** Entries taken from a collection **
____________________

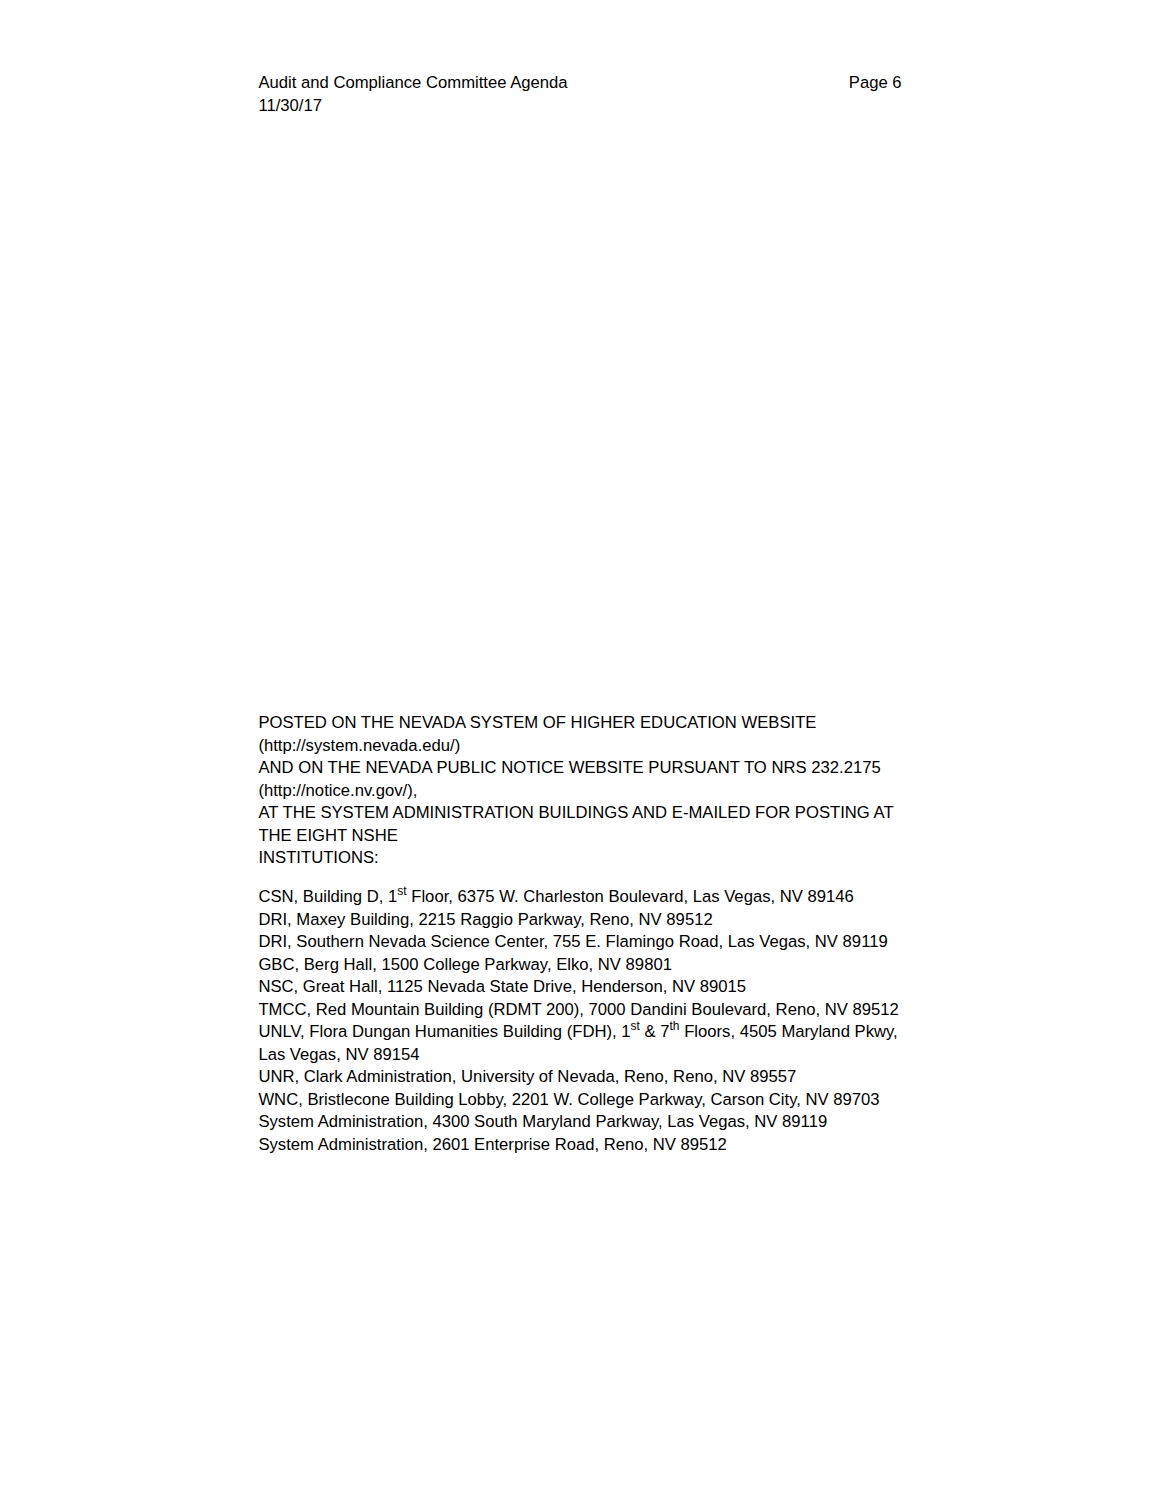Audit and Compliance Committee Agenda
11/30/17
Page 6
POSTED ON THE NEVADA SYSTEM OF HIGHER EDUCATION WEBSITE (http://system.nevada.edu/)
AND ON THE NEVADA PUBLIC NOTICE WEBSITE PURSUANT TO NRS 232.2175 (http://notice.nv.gov/),
AT THE SYSTEM ADMINISTRATION BUILDINGS AND E-MAILED FOR POSTING AT THE EIGHT NSHE
INSTITUTIONS:
CSN, Building D, 1st Floor, 6375 W. Charleston Boulevard, Las Vegas, NV 89146
DRI, Maxey Building, 2215 Raggio Parkway, Reno, NV 89512
DRI, Southern Nevada Science Center, 755 E. Flamingo Road, Las Vegas, NV 89119
GBC, Berg Hall, 1500 College Parkway, Elko, NV 89801
NSC, Great Hall, 1125 Nevada State Drive, Henderson, NV 89015
TMCC, Red Mountain Building (RDMT 200), 7000 Dandini Boulevard, Reno, NV 89512
UNLV, Flora Dungan Humanities Building (FDH), 1st & 7th Floors, 4505 Maryland Pkwy, Las Vegas, NV 89154
UNR, Clark Administration, University of Nevada, Reno, Reno, NV 89557
WNC, Bristlecone Building Lobby, 2201 W. College Parkway, Carson City, NV 89703
System Administration, 4300 South Maryland Parkway, Las Vegas, NV 89119
System Administration, 2601 Enterprise Road, Reno, NV 89512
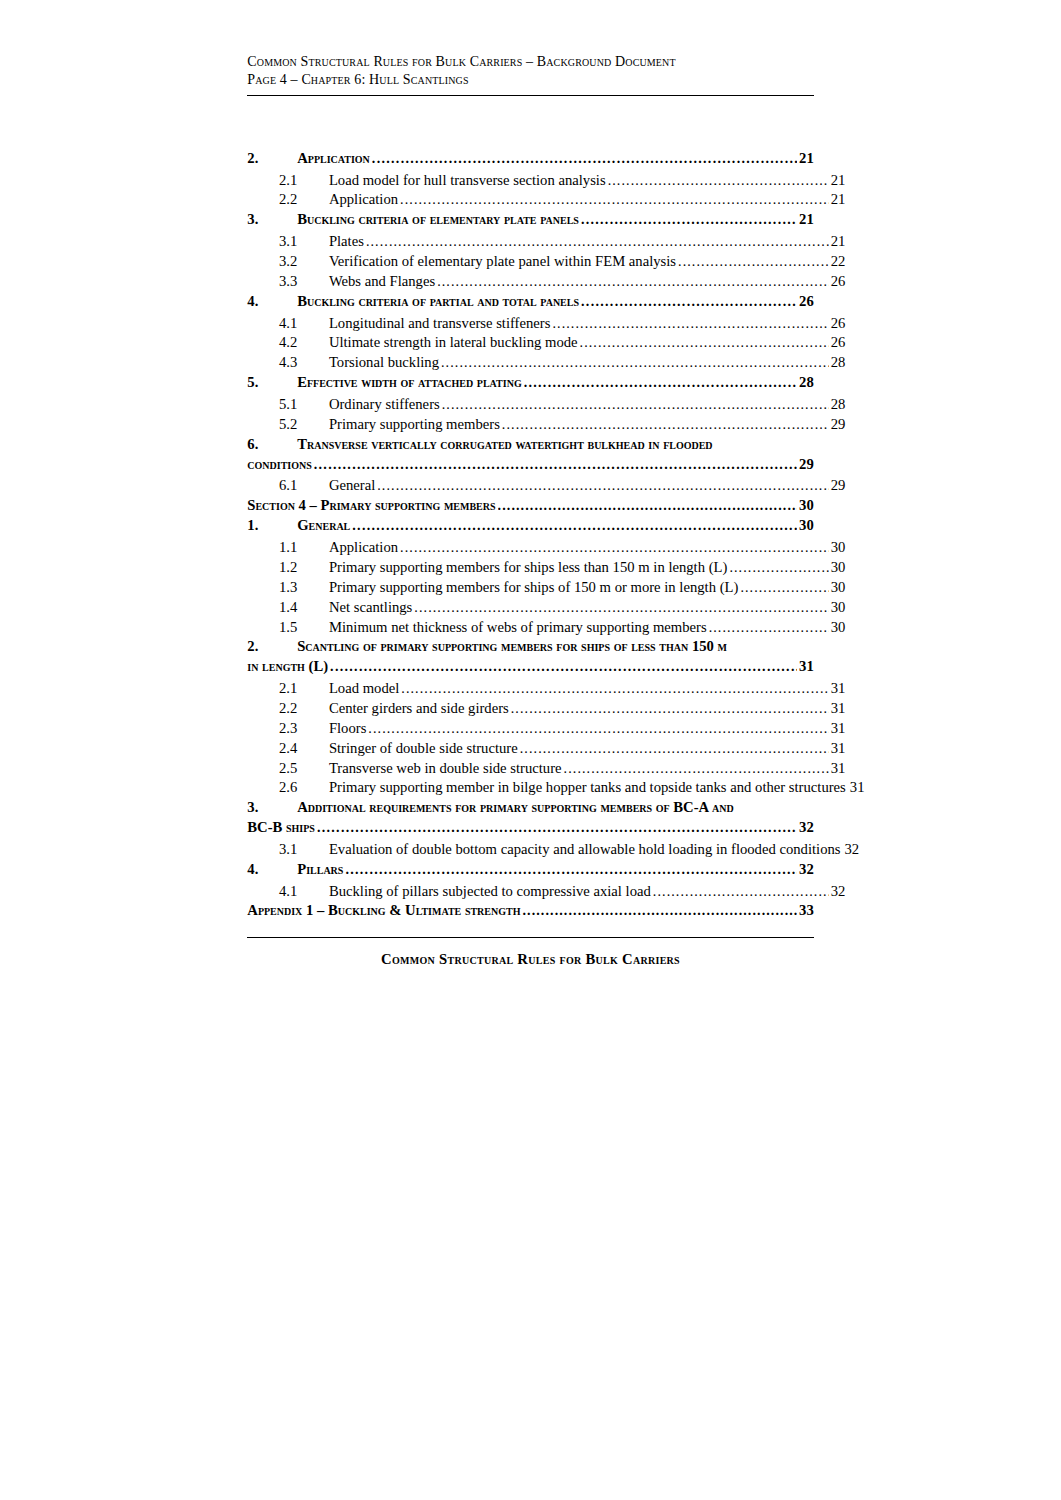Common Structural Rules for Bulk Carriers – Background Document Page 4 – Chapter 6: Hull Scantlings
2. Application .................................................................................................................. 21
2.1 Load model for hull transverse section analysis ..................................................................... 21
2.2 Application ................................................................................................................. 21
3. Buckling criteria of elementary plate panels ................................................. 21
3.1 Plates ......................................................................................................................... 21
3.2 Verification of elementary plate panel within FEM analysis ................................................. 22
3.3 Webs and Flanges ..................................................................................................... 26
4. Buckling criteria of partial and total panels ................................................. 26
4.1 Longitudinal and transverse stiffeners ..................................................................... 26
4.2 Ultimate strength in lateral buckling mode .......................................................... 26
4.3 Torsional buckling ..................................................................................................... 28
5. Effective width of attached plating ..................................................................... 28
5.1 Ordinary stiffeners ..................................................................................................... 28
5.2 Primary supporting members ..................................................................................... 29
6. Transverse vertically corrugated watertight bulkhead in flooded
conditions ......................................................................................................................... 29
6.1 General ..................................................................................................................... 29
Section 4 – Primary supporting members ....................................................................... 30
1. General ......................................................................................................................... 30
1.1 Application ................................................................................................................. 30
1.2 Primary supporting members for ships less than 150 m in length (L) ................................... 30
1.3 Primary supporting members for ships of 150 m or more in length (L) ............................... 30
1.4 Net scantlings ............................................................................................................. 30
1.5 Minimum net thickness of webs of primary supporting members ........................................ 30
2. Scantling of primary supporting members for ships of less than 150 m
in length (L) ..................................................................................................................... 31
2.1 Load model ................................................................................................................. 31
2.2 Center girders and side girders ............................................................................. 31
2.3 Floors ......................................................................................................................... 31
2.4 Stringer of double side structure ........................................................................... 31
2.5 Transverse web in double side structure .............................................................. 31
2.6 Primary supporting member in bilge hopper tanks and topside tanks and other structures 31
3. Additional requirements for primary supporting members of BC-A and
BC-B ships ......................................................................................................................... 32
3.1 Evaluation of double bottom capacity and allowable hold loading in flooded conditions ... 32
4. Pillars ......................................................................................................................... 32
4.1 Buckling of pillars subjected to compressive axial load ........................................................ 32
Appendix 1 – Buckling & Ultimate strength .................................................................. 33
Common Structural Rules for Bulk Carriers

____________________

** Exercise aim **
Return the line that contains "Appendix 1 –", along with every line after it in the data above, exactly and with nothing else.

** The completed task **
Appendix 1 – Buckling & Ultimate strength .................................................................. 33
Common Structural Rules for Bulk Carriers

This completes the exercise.